Perhaps the most ambitious set of all is the Stone Circle, where a daring rescue unfolds amidst bloodthirsty witches. The scene involved hundreds of cast and crew, multiple cameras, cranes and buckets of blood. "I love a big action finale," says Wirkola. "It's a fun mix of witches, machine guns and a personal battle."

Creative fun also fueled the film's costumes, designed by Marlene Stewart (TERMINATOR 2), who designed and created nearly 100 costumes from scratch. She wanted Hansel & Gretel to look like they belonged in a fairy tale world but also look like they could be badass bounty hunters of any era. Their costumes might be made from traditional leather and linen - but there's nothing antique about them. "We turned all the traditions around by giving them a tough edge," Stewart explains.

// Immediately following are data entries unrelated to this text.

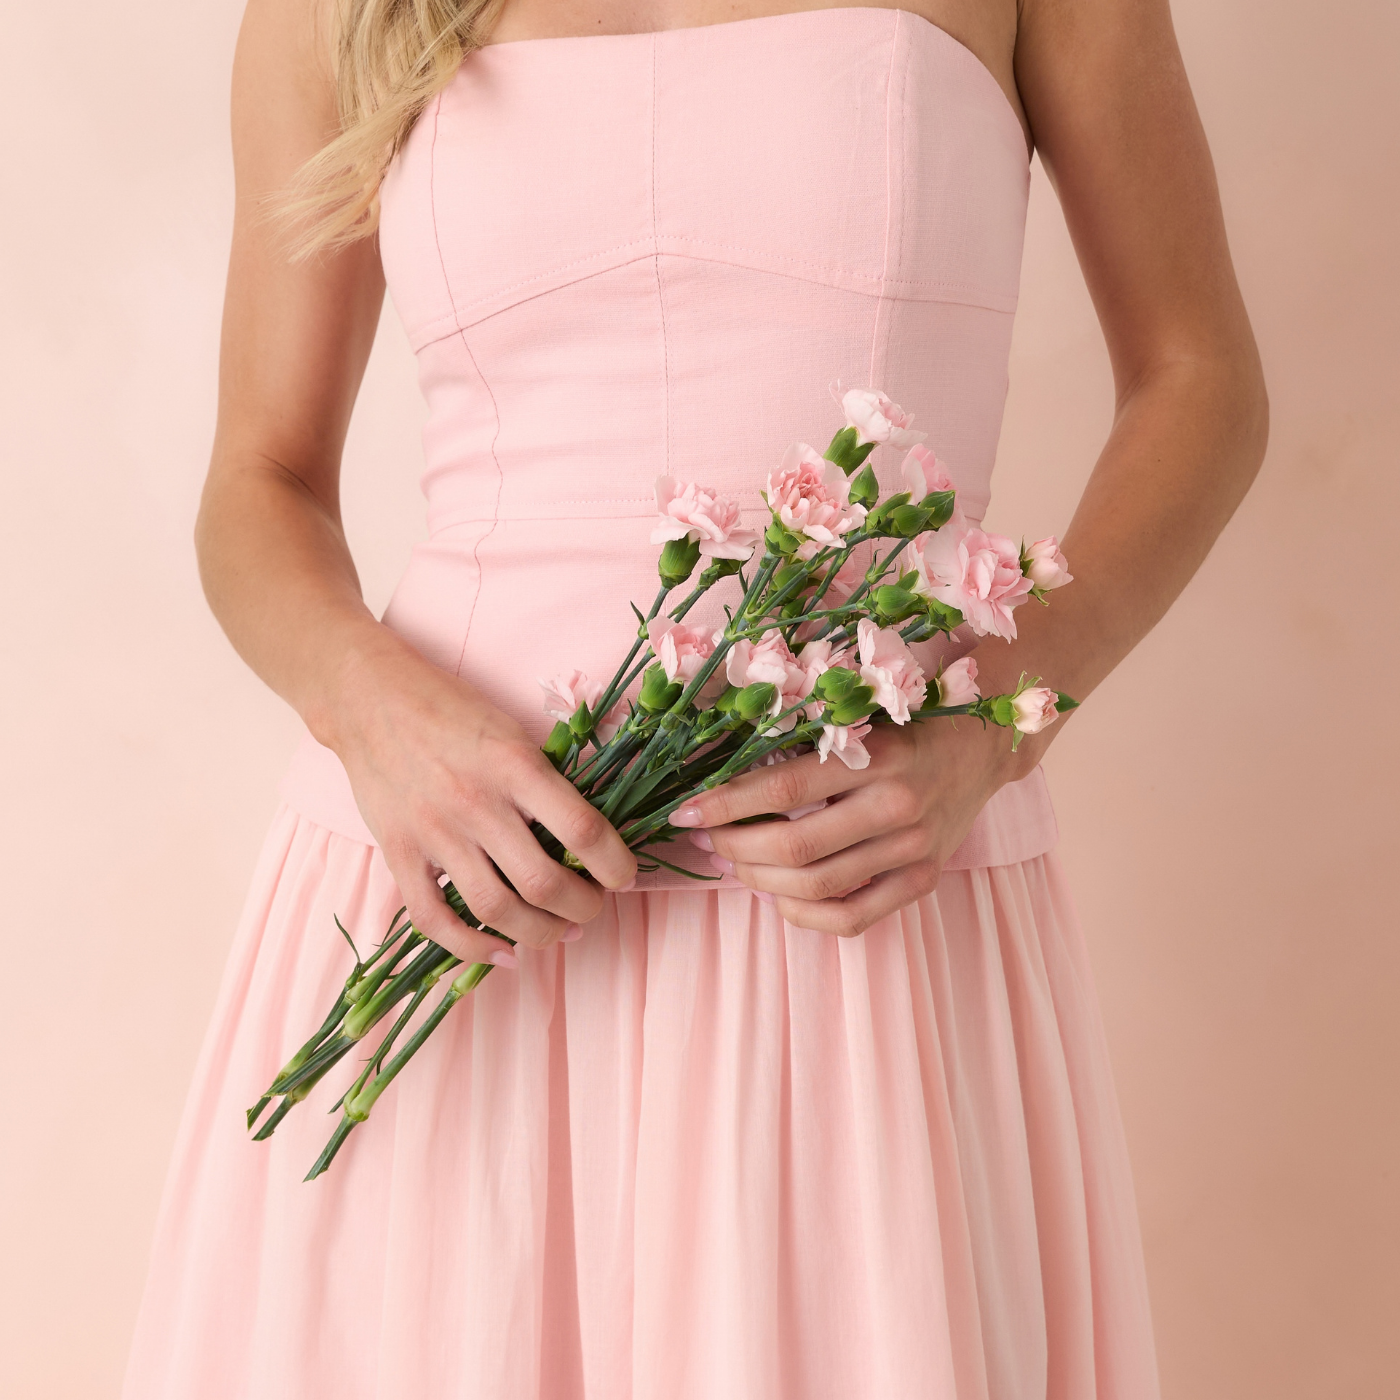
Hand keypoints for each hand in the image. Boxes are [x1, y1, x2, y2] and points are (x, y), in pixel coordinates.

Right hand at [326, 635, 637, 963]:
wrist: (372, 700)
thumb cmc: (452, 710)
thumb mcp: (512, 730)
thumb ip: (545, 781)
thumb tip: (589, 837)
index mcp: (515, 766)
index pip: (583, 830)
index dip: (615, 865)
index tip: (624, 877)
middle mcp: (477, 803)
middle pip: (544, 883)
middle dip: (582, 907)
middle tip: (592, 906)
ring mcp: (434, 833)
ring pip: (496, 910)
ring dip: (539, 933)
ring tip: (559, 930)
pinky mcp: (399, 854)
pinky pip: (434, 920)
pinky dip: (472, 948)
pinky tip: (503, 952)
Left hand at [669, 716, 1021, 936]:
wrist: (982, 745)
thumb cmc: (906, 723)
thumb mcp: (859, 718)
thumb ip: (804, 743)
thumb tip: (723, 773)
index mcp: (877, 754)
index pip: (782, 786)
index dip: (724, 803)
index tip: (685, 811)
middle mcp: (898, 804)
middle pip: (794, 846)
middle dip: (735, 846)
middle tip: (709, 839)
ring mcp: (914, 849)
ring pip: (817, 885)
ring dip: (760, 880)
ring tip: (736, 863)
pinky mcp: (923, 880)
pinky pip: (852, 918)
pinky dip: (804, 915)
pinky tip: (780, 897)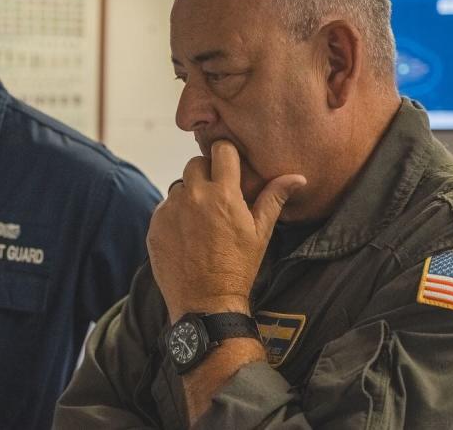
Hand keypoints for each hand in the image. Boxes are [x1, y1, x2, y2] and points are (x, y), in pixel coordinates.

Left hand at [148, 140, 305, 322]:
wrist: (207, 303)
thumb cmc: (238, 268)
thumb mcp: (260, 233)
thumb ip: (274, 198)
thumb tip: (297, 178)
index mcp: (223, 194)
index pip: (221, 149)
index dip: (227, 156)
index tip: (230, 167)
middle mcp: (193, 196)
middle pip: (195, 164)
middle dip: (206, 174)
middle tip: (216, 196)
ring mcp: (170, 211)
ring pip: (179, 187)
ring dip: (189, 196)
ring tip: (201, 221)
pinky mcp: (154, 226)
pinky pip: (164, 208)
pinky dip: (174, 216)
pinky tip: (186, 236)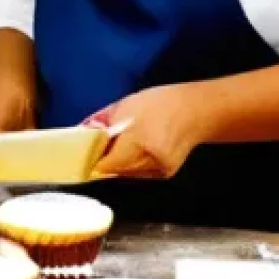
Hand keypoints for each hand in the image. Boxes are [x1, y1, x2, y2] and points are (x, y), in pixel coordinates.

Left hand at [84, 83, 210, 180]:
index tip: (81, 154)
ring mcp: (160, 170)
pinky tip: (133, 151)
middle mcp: (151, 160)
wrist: (197, 111)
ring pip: (126, 174)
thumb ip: (102, 121)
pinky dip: (130, 165)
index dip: (92, 160)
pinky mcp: (165, 175)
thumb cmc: (161, 103)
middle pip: (115, 171)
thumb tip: (81, 132)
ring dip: (116, 164)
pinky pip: (138, 173)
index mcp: (140, 141)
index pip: (107, 164)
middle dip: (102, 161)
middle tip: (94, 149)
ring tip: (115, 146)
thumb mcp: (126, 105)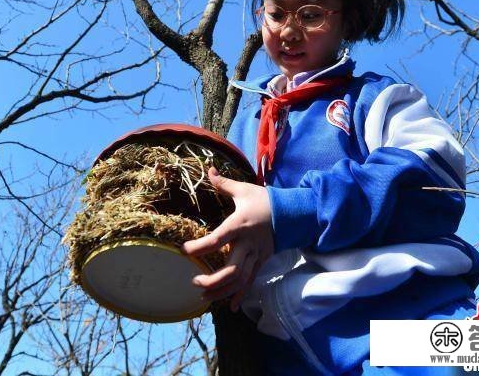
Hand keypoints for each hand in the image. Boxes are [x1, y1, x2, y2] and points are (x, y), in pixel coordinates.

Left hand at [181, 167, 273, 312]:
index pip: (217, 239)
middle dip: (212, 281)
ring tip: (205, 297)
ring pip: (240, 281)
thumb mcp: (244, 190)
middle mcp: (247, 244)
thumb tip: (209, 170)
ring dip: (222, 292)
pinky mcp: (262, 262)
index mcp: (239, 225)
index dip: (199, 247)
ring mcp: (256, 256)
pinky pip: (250, 282)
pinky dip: (240, 295)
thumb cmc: (266, 201)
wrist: (294, 213)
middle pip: (231, 270)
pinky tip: (230, 308)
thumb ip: (224, 184)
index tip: (184, 249)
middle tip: (195, 281)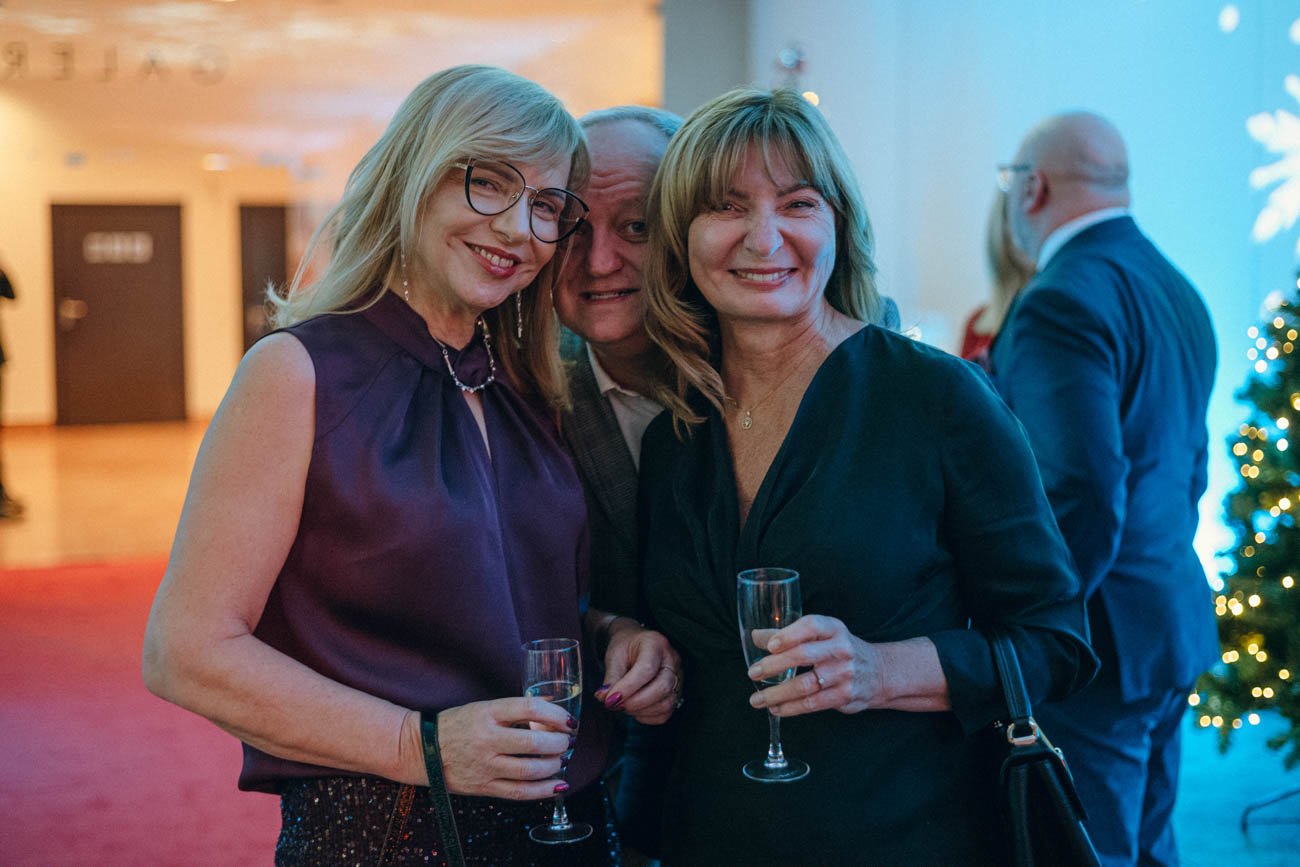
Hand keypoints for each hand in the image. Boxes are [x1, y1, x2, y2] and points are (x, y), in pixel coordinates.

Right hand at [434, 697, 575, 798]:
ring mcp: (485, 766)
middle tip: (567, 740)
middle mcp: (487, 739)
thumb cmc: (455, 725)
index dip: (555, 714)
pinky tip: (558, 784)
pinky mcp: (484, 787)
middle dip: (559, 742)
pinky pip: (520, 792)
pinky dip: (544, 790)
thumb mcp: (483, 707)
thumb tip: (552, 705)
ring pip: (530, 769)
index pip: (529, 709)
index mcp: (487, 713)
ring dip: (554, 765)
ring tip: (561, 759)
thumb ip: (516, 708)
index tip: (568, 719)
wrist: (421, 750)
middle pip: (533, 742)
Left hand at [594, 619, 682, 724]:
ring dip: (641, 710)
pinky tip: (635, 709)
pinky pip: (666, 713)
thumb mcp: (614, 656)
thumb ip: (611, 678)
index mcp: (655, 644)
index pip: (647, 669)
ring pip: (666, 703)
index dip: (628, 688)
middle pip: (662, 687)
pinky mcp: (676, 693)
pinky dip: (648, 716)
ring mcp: (678, 678)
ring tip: (624, 705)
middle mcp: (672, 660)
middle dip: (636, 702)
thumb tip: (605, 697)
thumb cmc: (626, 648)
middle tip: (616, 704)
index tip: (610, 699)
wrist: (636, 645)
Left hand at [745, 614, 883, 716]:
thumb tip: (755, 636)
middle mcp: (841, 649)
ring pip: (806, 685)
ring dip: (777, 693)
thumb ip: (788, 635)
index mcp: (833, 629)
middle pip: (804, 656)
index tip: (769, 645)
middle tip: (753, 673)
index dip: (789, 635)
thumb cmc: (840, 650)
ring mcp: (845, 674)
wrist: (879, 672)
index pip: (811, 626)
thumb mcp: (821, 636)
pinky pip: (813, 703)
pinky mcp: (845, 696)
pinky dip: (791, 708)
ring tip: (757, 699)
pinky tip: (776, 708)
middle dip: (775, 665)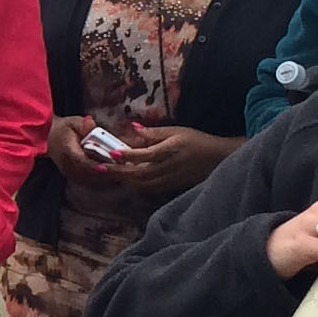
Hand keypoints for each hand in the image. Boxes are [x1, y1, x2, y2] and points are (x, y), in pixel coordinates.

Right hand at [47, 114, 118, 186]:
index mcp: (67, 150)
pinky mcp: (75, 177)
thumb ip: (84, 125)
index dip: (94, 165)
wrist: (49, 138)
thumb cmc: (65, 130)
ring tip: (124, 171)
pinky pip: (91, 181)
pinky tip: (116, 174)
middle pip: (90, 173)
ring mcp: (71, 173)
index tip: (106, 167)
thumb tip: (91, 123)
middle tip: (125, 168)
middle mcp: (68, 165)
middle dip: (108, 172)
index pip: (81, 161)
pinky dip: (104, 179)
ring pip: (92, 180)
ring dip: (108, 177)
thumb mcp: (74, 122)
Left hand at [108, 123, 242, 196]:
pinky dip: (135, 185)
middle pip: (138, 174)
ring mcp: (169, 180)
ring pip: (142, 184)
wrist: (217, 159)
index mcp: (170, 151)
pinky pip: (149, 188)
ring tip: (109, 173)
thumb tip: (133, 128)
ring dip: (124, 180)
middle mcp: (168, 168)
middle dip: (117, 172)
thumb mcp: (177, 131)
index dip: (128, 155)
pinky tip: (126, 179)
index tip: (112, 152)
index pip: (145, 155)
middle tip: (100, 168)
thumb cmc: (196, 141)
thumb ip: (154, 132)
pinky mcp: (170, 187)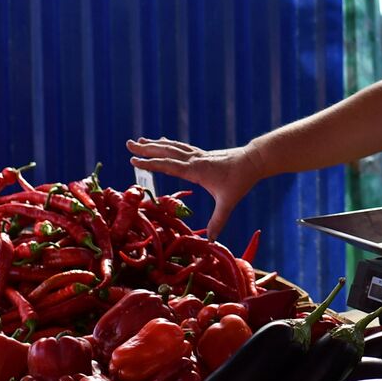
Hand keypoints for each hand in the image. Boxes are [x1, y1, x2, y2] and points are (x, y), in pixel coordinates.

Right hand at [126, 137, 262, 238]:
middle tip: (128, 144)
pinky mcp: (203, 154)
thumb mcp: (228, 202)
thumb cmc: (240, 180)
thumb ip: (218, 221)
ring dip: (155, 144)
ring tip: (139, 141)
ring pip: (172, 147)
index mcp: (195, 170)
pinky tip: (163, 141)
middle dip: (146, 149)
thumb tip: (211, 239)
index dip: (150, 164)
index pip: (168, 166)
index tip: (133, 161)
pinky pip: (181, 148)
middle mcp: (194, 160)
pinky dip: (169, 144)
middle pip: (166, 152)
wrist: (253, 161)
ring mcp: (198, 155)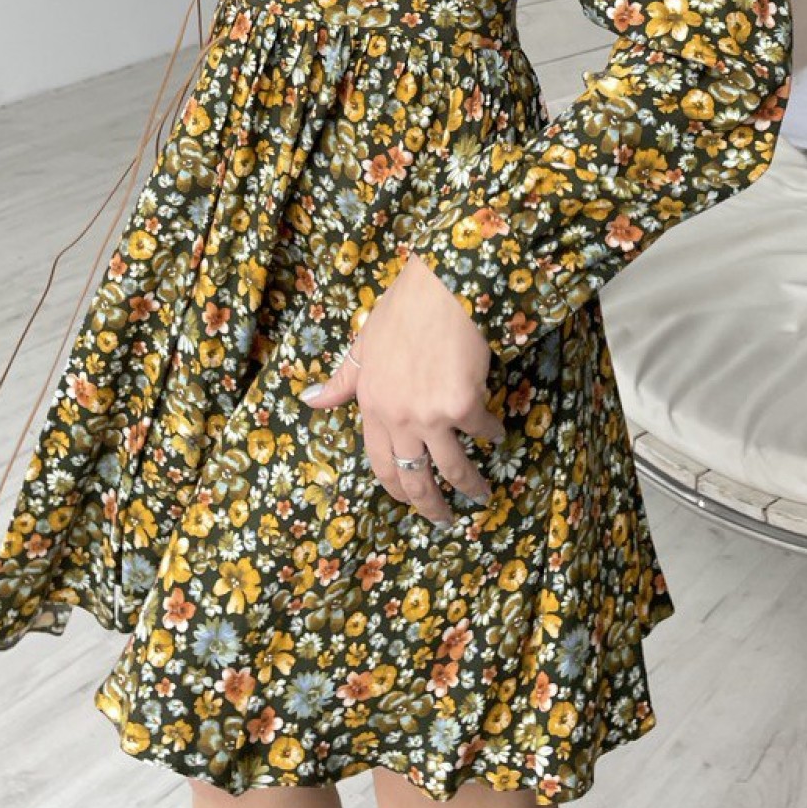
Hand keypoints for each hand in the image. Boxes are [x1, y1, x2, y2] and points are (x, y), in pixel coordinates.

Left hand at [300, 253, 505, 526]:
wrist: (442, 288)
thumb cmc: (404, 308)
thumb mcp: (364, 343)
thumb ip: (342, 379)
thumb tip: (310, 400)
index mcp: (371, 403)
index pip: (378, 460)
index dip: (394, 487)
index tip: (407, 498)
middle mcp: (397, 416)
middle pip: (412, 477)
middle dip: (429, 505)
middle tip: (442, 519)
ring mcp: (430, 415)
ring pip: (451, 468)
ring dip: (469, 485)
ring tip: (481, 494)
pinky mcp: (463, 407)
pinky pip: (481, 432)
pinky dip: (491, 435)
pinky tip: (497, 434)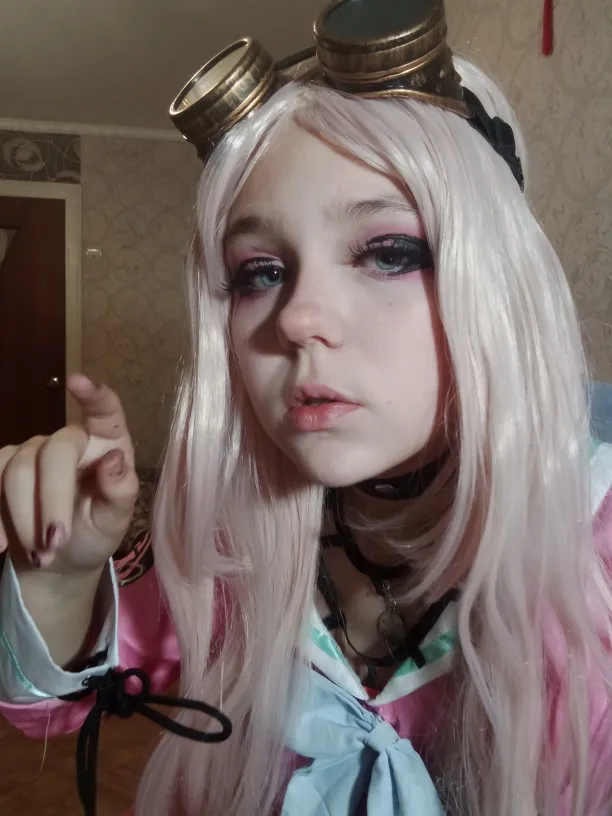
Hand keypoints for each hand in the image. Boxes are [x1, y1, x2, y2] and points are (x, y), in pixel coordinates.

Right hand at [0, 375, 138, 575]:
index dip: (93, 394)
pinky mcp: (1, 468)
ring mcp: (32, 451)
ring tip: (42, 555)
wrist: (58, 559)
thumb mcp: (114, 520)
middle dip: (51, 502)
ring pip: (16, 471)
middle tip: (55, 544)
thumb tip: (116, 460)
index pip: (104, 410)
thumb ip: (120, 492)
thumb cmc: (94, 532)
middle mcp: (70, 440)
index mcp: (106, 444)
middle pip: (53, 453)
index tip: (78, 381)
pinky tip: (2, 544)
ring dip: (24, 518)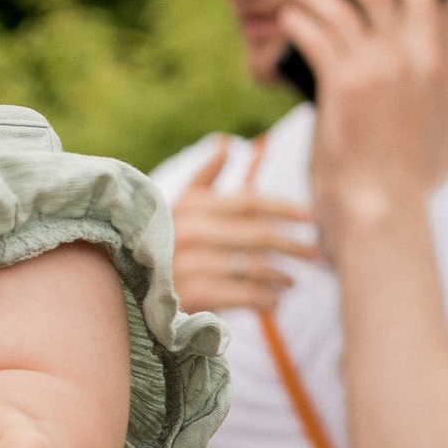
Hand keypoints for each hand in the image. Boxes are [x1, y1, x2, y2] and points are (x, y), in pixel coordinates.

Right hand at [170, 138, 316, 315]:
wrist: (131, 295)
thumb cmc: (165, 246)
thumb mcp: (180, 209)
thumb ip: (206, 179)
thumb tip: (226, 144)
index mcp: (189, 206)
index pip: (249, 201)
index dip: (284, 207)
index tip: (311, 216)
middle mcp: (188, 231)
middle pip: (258, 234)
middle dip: (292, 245)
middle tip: (315, 254)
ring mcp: (189, 264)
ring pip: (254, 267)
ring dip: (280, 276)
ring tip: (291, 282)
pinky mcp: (193, 296)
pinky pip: (245, 295)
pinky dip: (265, 300)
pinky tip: (274, 303)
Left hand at [276, 0, 447, 250]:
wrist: (377, 201)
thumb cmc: (382, 156)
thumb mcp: (398, 103)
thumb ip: (385, 65)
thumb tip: (350, 28)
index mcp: (428, 63)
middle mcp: (406, 59)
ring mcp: (375, 69)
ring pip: (338, 6)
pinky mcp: (341, 84)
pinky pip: (312, 32)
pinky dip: (296, 21)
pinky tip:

The actors were grateful for the inspiration the costumes provided. Says Gemma Arterton: "Everybody went crazy for her costumes. My costume was both a little tomboyish and very sexy. She did such a great job; honestly, I would wear that costume down the street, I loved it so much."

While their clothing is timeless, Hansel & Gretel's witch-hunting arsenal is as deadly as any from our times. Simon Boucherie, a weapons designer from Berlin collaborated with Wirkola on all the weaponry in the film. For the weaponry, Wirkola had a kind of "steampunk" vision of retro-futuristic guns and bows that draw on century-old styles yet feature thoroughly modern firepower. "We had this rule that all the weapons should look like they hand-made them," he explains. "We had a lot of fun coming up with crazy designs."

Wirkola also made brother and sister's choices of weaponry personal. "Hansel is the guy who bursts in and tries to take everybody out with a shotgun, but Gretel is more about subtle precision, so she has a double-barrel crossbow that speaks to her character, yet does what she needs."

From the weapons to the effects to the action, that irreverent mix of the fantastical and the fearsome became the guiding principle for HANSEL & GRETEL: WITCH HUNTERS. Tommy Wirkola summarizes: "The film has a lot of action, but it was equally important that it have an adventurous feel and a fun feeling to it. It's still a fairy tale, but a very intense one."